Imprimir
Visto: 1835

Cuba Familia
Las Tunas.- Un buen día Carlitos (llamémoslo así) decidió echar fuera aquella espinita que no le dejaba conciliar el sueño y que, sin saberlo en ese entonces, otros habían clavado en sus pensamientos. No necesitó muchos preámbulos para dar la noticia que también dejaría en vilo a los padres. “Yo soy gay”, soltó sin paños tibios y con una certeza que, evidentemente, no posee un adolescente con tan solo 12 años de edad.

La misma frase dijo a la psicóloga a la que acudió la familia en busca de ayuda. Los amigos de la Secundaria se encargaron de infundirle esa idea al colocarlo en el blanco de las burlas. Ser “diferente” del grupo, cumplir horarios, obtener las mejores notas, no salir a las fiestas ni mezclarse en el chanchullo… e, incluso, su complexión delgada le restó puntos a Carlitos, y poco a poco, entre bromas, pasó a convertirse en el débil, en el “niño de mamá”, al extremo de que él mismo lo creyó.

Los progenitores pensaron en cambiarlo de escuela o ir a vivir al campo. Sin embargo, tras algunas consultas, el muchacho entendió que es temprano para precisar esas cuestiones, y se sabe más fuerte en el momento de enfrentar determinadas situaciones. Lamentablemente, la de Carlitos no resulta una vivencia aislada; muchos sufren la presión del grupo y por diversas razones.

“Hay menores que, por sus características físicas o comportamiento, son estigmatizados y se convierten en víctimas de bullying. Un niño de 12 años no tiene definida su orientación sexual y mucho menos puede asumir que es homosexual; a esa edad todavía está en formación la personalidad y existen conflictos y contradicciones en el camino de reconocerse a sí mismo”, explica la psicóloga Elia Marina Brito Hidalgo.Elia

“La identidad de género -reflexiona- se construye desde la individualidad y está relacionada con la autonomía que van asumiendo los niños en cada etapa de la vida. En este proceso la familia desempeña un rol protagónico, al ser el espacio de los afectos más importante y en el que aprendemos a comportarnos y cómo apropiarnos de emociones y sentimientos.

“Un modelo educativo, desde la crianza positiva y alejado de la sobreprotección, de la permisibilidad y la rigidez, permite un ambiente favorable tal y como pretende el proyecto de Ley del nuevo Código de las Familias”.

                                                                  RESPETO… DE ESO SE TRATA

El nuevo código traza pautas generales, pero cada familia debe encontrar la fórmula de crianza, siempre desde la comunicación. Es preciso conocer los intereses, motivaciones y preferencias de los hijos para orientarlos sin imposiciones e incluirlos en la toma de decisiones.

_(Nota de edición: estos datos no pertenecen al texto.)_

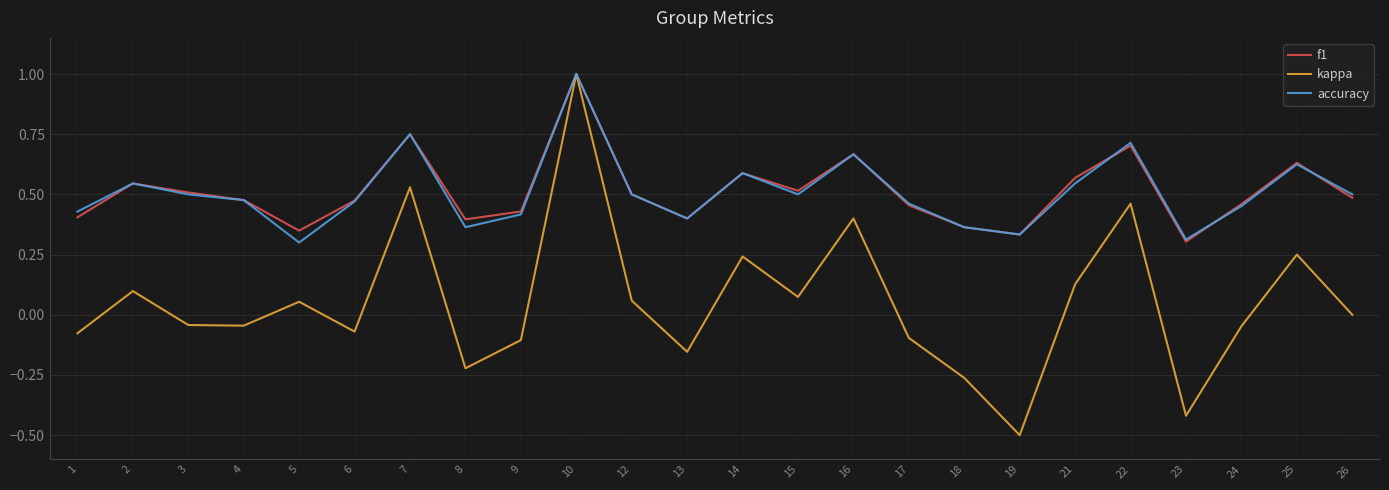

At which label does kappa reach its minimum?

19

“No se trata de que ellos hagan todo lo que les plazca, sino de que se respeten sus derechos, y desde la posibilidad de enseñarles cuáles son las normas y límites, para evitar los trastornos de conductas que luego se extienden al espacio escolar. No debemos temer al término “autonomía progresiva” porque no nos aleja de nuestros niños, por el contrario, va a generar bienestar, y ellos encontrarán alternativas para crecer en las diferencias, crear sus propios conceptos, y ser independientes. También permite a los hijos determinar lo que desean estudiar sin la presión familiar”.

Y agrega: “Desde la disciplina positiva el niño puede adquirir las herramientas para cambiar las conductas inadecuadas sin la violencia que se ejerce en el interior de muchas familias; situación que obliga a establecer mecanismos para su prevención, unido a la protección de las víctimas.

En las escuelas, comenta la especialista, siempre se ha trabajado en la educación integral de la sexualidad, y ahora se aspira a abordar un poco más estos asuntos para deconstruir estereotipos y propiciar la equidad de género en la sociedad.

La intención, enfatiza Hidalgo Brito, es que mujeres y hombres tengan la misma oportunidad de desarrollar sus capacidades. El hecho de que un niño juegue a las casitas no está relacionado con su futura orientación sexual y sí le hace bien, pues aprende de los roles, de la maternidad y la paternidad. Es una manera de fomentar el respeto a la diversidad y no a solo a la sexual.

“La educación en la sexualidad perpetua la educación en la responsabilidad, que es, en definitivas, lo que pondera el Código de las Familias: el cuidado de la integridad física psicológica y social de los niños y el respeto a la dignidad humana”. Ese sería el camino para que adolescentes, como Carlitos, sientan mayor seguridad y aquellos que no conocen de límites aprendan a tenerlos desde allí donde empieza todo: el hogar.